Only nurses with at least three years’ full-time clinical experience who have completed an approved postgraduate qualification can apply for the endorsement.
“The scope of prescribing will align with each RN’s role, the clinical governance framework, the prescribing agreement, and relevant state and territory medicines legislation,” AHPRA said.
“Once endorsed, designated RN prescribers must also complete a six-month period of clinical mentorship with an authorised health practitioner.”
Related
An authorised health practitioner is defined in the registration standard as an “authorised autonomous prescriber, for example a medical practitioner or nurse practitioner”.
Dr McMullen said the AMA was seeking clarity on whether this definition may ever include providers like pharmacists.
“We have again strongly advocated that it should only be a medical practitioner or a nurse practitioner who has got significant experience in prescribing in the Australian context,” she said.
“And yet, in the past few days as this has rolled out, there seems to be a bit of a lack of clarity as to whether other allied health [workers] with prescribing rights or pharmacists can – or could in future – be authorised prescribers.
“That’s not what we think the intent of these changes [is].”
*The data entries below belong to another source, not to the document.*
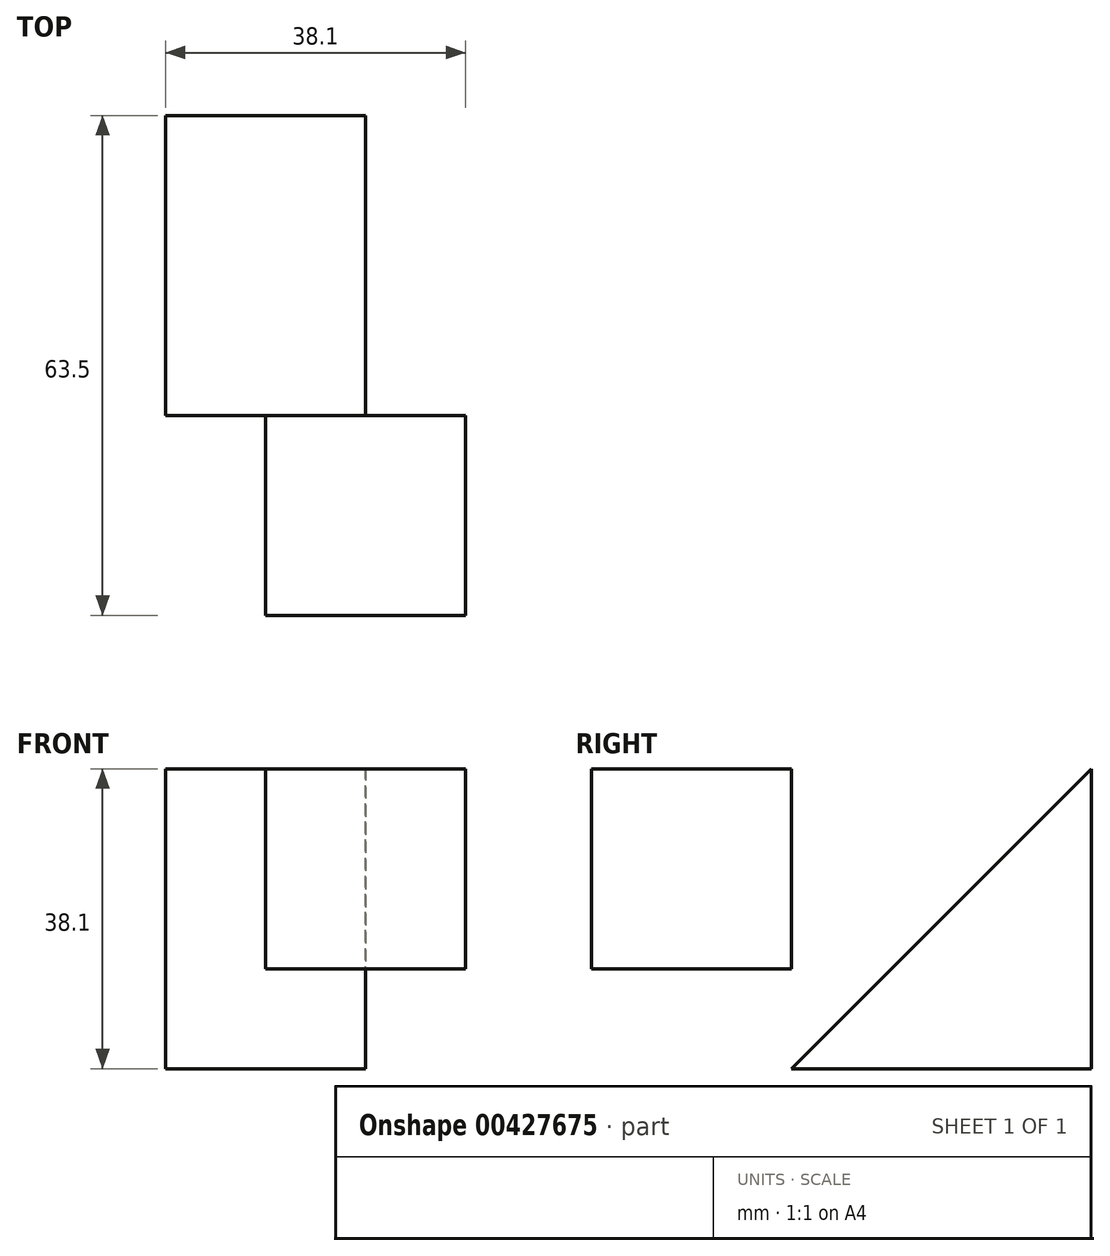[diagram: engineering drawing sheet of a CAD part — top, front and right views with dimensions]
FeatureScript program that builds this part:
annotation { "Feature Type Name" : "Feature", "Feature Type Description" : "" }
export const myFeature = defineFeature(function(context is Context, id is Id, definition is map)
    precondition{}
    {
        {
            var Q0;
            Q0=qCreatedBy(makeId("Front.planeOp"),FACE);
            var sketch = newSketch(context, id + "F0", { "sketchPlane" : qUnion([Q0])});
            skLineSegment(sketch, "E0", {"start": v(0, 0) * mm, "end": v(0, 38.1) * mm});
            skLineSegment(sketch, "E1", {"start": v(0, 38.1) * mm, "end": v(12.7, 38.1) * mm});
            skLineSegment(sketch, "E2", {"start": v(12.7, 38.1) * mm, "end": v(12.7, 12.7) * mm});
            skLineSegment(sketch, "E3", {"start": v(12.7, 12.7) * mm, "end": v(38.1, 12.7) * mm});
            skLineSegment(sketch, "E4", {"start": v(38.1, 12.7) * mm, "end": v(38.1, 38.1) * mm});
            skLineSegment(sketch, "E5", {"start": v(38.1, 38.1) * mm, "end": v(12.7, 38.1) * mm});
            skLineSegment(sketch, "E6", {"start": v(38.1, 12.7) * mm, "end": v(38.1, 0) * mm});
            skLineSegment(sketch, "E7", {"start": v(38.16, -0.2) * mm, "end": v(0, 0) * mm});
            skSolve(sketch);
        }
        {
            var Q0;
            Q0=qCreatedBy(makeId("Right.planeOp"),FACE);
            var sketch = newSketch(context, id + "F1", { "sketchPlane" : qUnion([Q0])});
            skLineSegment(sketch, "E8", {"start": v(0, 0) * mm, "end": v(38.1, 0) * mm});
            skLineSegment(sketch, "E9", {"start": v(38.1, 0) * mm, "end": v(38.1, 38.1) * mm});
            skLineSegment(sketch, "E10", {"start": v(38.1, 38.1) * mm, "end": v(0, 0) * mm});
            skSolve(sketch);
        }
        {
            var Q0;
            Q0 = qSketchRegion(id + "F1", true);
            extrude(context, id + "F2", {"entities" : qUnion([Q0]), "depth" : 25.4 * mm});
        }
        {
            var Q0;
            Q0 = qSketchRegion(id + "F0", true);
            extrude(context, id + "F3", {"entities" : qUnion([Q0]), "depth" : 25.4 * mm});
        }
    });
The RN prescribing endorsement extends to schedule 2, 3, 4 and 8 medicines; Dr McMullen said the AMA continued to advocate against the inclusion of s8 medicines.
Australian Primary Health Care Nurses Association president Denise Lyons told TMR that the benefits of RN prescribers in primary care went beyond a general practice setting.
“You can imagine the implications if you have nurses in schools, in prisons and in community health, who have undergone extensive and thorough training to be able to provide prescriptions,” she said.
Ms Lyons anticipated widespread community demand for RN prescribing.
“Community access to prescription medicines can be improved, as long as we get the safeguards right,” she said.
“Just because those structures are partially already in place, it’d probably be easier to bring it into hospitals … but … it’s confusing to [the community], right?
“How can a nurse in hospital do this thing, but then a nurse I see at my general practice can’t do that.
“I think that hopefully people will say, ‘Can you do this? And why not?’ And that will hopefully drive some of that change forward.”